┌─ Data section

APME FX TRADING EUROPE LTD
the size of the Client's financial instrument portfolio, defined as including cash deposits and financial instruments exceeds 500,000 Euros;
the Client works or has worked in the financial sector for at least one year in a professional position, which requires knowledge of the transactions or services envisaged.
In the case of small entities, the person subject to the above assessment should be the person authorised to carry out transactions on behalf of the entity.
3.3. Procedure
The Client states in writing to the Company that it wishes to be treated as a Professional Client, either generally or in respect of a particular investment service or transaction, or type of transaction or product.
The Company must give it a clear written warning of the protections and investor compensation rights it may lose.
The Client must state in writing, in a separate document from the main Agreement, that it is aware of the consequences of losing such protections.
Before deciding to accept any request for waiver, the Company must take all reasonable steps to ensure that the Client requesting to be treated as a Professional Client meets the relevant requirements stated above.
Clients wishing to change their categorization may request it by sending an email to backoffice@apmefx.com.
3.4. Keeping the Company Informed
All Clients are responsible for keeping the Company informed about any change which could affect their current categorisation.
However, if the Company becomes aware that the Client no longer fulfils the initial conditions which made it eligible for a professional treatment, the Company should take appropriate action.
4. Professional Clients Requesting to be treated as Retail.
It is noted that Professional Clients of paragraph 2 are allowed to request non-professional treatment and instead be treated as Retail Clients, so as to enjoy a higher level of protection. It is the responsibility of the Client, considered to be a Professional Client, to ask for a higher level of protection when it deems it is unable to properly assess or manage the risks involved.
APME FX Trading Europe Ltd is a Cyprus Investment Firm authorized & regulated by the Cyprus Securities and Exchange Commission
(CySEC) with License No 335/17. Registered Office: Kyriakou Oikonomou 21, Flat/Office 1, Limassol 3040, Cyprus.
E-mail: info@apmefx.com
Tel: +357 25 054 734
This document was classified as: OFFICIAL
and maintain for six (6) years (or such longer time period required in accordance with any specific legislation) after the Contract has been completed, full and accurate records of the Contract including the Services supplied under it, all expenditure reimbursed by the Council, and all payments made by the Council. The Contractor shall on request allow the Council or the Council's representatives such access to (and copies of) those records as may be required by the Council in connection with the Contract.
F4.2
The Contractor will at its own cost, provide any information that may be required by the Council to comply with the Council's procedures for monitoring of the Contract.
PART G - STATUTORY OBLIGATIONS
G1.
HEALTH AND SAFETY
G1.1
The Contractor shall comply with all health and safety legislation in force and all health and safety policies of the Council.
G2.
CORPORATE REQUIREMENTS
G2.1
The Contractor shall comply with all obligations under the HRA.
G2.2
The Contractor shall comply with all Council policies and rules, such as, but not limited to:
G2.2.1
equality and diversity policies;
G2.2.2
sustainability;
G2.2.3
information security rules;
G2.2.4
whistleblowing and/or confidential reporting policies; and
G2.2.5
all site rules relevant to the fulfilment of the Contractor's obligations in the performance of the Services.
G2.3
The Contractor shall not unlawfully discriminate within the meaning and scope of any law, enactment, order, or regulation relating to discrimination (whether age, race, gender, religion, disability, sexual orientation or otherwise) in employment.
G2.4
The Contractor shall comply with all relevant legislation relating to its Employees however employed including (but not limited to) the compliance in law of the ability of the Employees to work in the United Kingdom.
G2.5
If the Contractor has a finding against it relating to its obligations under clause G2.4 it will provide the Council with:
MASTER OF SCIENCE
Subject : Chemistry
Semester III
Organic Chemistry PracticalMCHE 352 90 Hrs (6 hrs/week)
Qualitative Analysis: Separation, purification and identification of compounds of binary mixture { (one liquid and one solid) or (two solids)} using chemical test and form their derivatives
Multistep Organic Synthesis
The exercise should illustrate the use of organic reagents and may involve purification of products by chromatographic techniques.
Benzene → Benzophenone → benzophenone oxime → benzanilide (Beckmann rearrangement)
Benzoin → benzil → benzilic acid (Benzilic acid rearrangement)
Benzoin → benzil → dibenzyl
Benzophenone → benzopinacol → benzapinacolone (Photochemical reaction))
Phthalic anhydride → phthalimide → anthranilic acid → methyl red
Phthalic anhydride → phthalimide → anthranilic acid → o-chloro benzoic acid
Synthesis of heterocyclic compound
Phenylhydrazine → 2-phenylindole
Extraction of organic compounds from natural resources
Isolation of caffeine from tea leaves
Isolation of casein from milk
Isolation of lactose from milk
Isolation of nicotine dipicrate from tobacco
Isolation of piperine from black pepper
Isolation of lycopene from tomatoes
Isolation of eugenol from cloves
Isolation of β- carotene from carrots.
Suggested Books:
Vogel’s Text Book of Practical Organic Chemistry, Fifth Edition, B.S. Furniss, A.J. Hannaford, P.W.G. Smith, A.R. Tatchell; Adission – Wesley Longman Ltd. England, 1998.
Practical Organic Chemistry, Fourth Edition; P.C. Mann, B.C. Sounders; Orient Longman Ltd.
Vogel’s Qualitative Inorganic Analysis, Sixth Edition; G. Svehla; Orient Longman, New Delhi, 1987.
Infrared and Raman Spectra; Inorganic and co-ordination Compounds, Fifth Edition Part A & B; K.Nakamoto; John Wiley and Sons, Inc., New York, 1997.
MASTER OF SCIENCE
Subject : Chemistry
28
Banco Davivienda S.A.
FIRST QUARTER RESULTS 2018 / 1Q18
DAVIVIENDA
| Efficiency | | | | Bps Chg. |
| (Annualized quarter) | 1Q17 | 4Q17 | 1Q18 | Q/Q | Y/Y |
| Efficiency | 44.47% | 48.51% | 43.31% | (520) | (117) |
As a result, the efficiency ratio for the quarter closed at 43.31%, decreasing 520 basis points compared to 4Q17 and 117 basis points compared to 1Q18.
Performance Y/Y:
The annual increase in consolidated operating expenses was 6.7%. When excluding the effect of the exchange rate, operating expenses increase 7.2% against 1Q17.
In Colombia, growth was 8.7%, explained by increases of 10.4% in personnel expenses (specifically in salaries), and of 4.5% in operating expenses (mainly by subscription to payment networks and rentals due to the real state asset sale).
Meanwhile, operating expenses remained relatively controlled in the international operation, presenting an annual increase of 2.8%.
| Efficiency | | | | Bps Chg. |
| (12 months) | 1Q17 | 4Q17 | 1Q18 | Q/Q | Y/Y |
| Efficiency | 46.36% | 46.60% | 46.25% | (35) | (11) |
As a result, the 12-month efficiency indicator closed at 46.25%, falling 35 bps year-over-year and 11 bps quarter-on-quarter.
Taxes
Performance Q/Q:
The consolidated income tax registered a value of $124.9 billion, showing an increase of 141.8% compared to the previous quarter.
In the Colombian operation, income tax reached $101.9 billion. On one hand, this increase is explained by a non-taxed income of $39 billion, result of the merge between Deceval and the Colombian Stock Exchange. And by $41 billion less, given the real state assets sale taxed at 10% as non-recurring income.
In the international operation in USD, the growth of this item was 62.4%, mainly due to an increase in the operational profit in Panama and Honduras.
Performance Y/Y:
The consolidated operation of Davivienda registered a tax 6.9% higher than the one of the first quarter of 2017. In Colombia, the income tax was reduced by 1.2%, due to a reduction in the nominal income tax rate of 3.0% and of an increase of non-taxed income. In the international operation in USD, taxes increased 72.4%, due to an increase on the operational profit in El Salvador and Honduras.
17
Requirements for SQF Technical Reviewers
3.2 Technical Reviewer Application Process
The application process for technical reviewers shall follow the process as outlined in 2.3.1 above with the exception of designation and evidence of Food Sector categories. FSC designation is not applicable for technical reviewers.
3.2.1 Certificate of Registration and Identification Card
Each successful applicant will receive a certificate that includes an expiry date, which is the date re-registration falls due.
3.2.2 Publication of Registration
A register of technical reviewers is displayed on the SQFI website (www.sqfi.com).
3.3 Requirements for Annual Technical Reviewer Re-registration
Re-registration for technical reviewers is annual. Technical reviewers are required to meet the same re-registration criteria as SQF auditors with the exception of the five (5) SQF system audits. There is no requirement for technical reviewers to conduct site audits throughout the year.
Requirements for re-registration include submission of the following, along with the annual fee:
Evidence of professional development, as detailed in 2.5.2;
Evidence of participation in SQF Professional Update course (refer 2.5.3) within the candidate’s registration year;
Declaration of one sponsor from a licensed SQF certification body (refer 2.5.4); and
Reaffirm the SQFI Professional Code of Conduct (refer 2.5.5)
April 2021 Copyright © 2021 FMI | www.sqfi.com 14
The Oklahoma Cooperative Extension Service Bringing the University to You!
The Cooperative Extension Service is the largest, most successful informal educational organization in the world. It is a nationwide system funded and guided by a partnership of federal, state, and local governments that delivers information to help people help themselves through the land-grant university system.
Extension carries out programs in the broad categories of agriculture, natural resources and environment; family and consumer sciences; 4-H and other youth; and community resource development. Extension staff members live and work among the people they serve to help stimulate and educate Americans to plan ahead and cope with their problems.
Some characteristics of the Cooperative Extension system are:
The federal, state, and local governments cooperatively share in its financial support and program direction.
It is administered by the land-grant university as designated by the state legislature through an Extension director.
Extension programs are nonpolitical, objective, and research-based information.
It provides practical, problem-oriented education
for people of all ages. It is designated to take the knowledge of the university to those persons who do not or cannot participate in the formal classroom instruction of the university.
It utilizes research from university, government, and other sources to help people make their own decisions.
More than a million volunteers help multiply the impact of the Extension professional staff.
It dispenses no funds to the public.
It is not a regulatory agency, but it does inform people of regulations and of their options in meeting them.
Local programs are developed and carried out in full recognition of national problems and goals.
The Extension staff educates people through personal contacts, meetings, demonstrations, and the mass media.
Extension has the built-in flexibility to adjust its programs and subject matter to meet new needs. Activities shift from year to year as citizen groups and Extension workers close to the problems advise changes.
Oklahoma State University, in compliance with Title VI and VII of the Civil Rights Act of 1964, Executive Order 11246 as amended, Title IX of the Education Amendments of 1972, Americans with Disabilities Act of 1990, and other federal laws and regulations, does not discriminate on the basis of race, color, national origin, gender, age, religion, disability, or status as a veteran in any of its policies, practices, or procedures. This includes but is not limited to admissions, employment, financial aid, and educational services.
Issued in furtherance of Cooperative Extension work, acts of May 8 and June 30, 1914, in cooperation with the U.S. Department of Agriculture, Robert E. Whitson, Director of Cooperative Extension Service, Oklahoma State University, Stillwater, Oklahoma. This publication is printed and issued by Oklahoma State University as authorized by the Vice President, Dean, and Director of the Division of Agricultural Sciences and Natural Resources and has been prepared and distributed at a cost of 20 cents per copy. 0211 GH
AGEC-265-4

└─

> _Exercise_
Using the records above, write out exactly the lines between the one holding "3.3 Requirements for" and the one holding "Evidence of professional", inclusive; leave everything else out.

> _Solution to the problem_
3.3 Requirements for Annual Technical Reviewer Re-registration
Re-registration for technical reviewers is annual. Technical reviewers are required to meet the same re-registration criteria as SQF auditors with the exception of the five (5) SQF system audits. There is no requirement for technical reviewers to conduct site audits throughout the year.
Requirements for re-registration include submission of the following, along with the annual fee:
Evidence of professional development, as detailed in 2.5.2;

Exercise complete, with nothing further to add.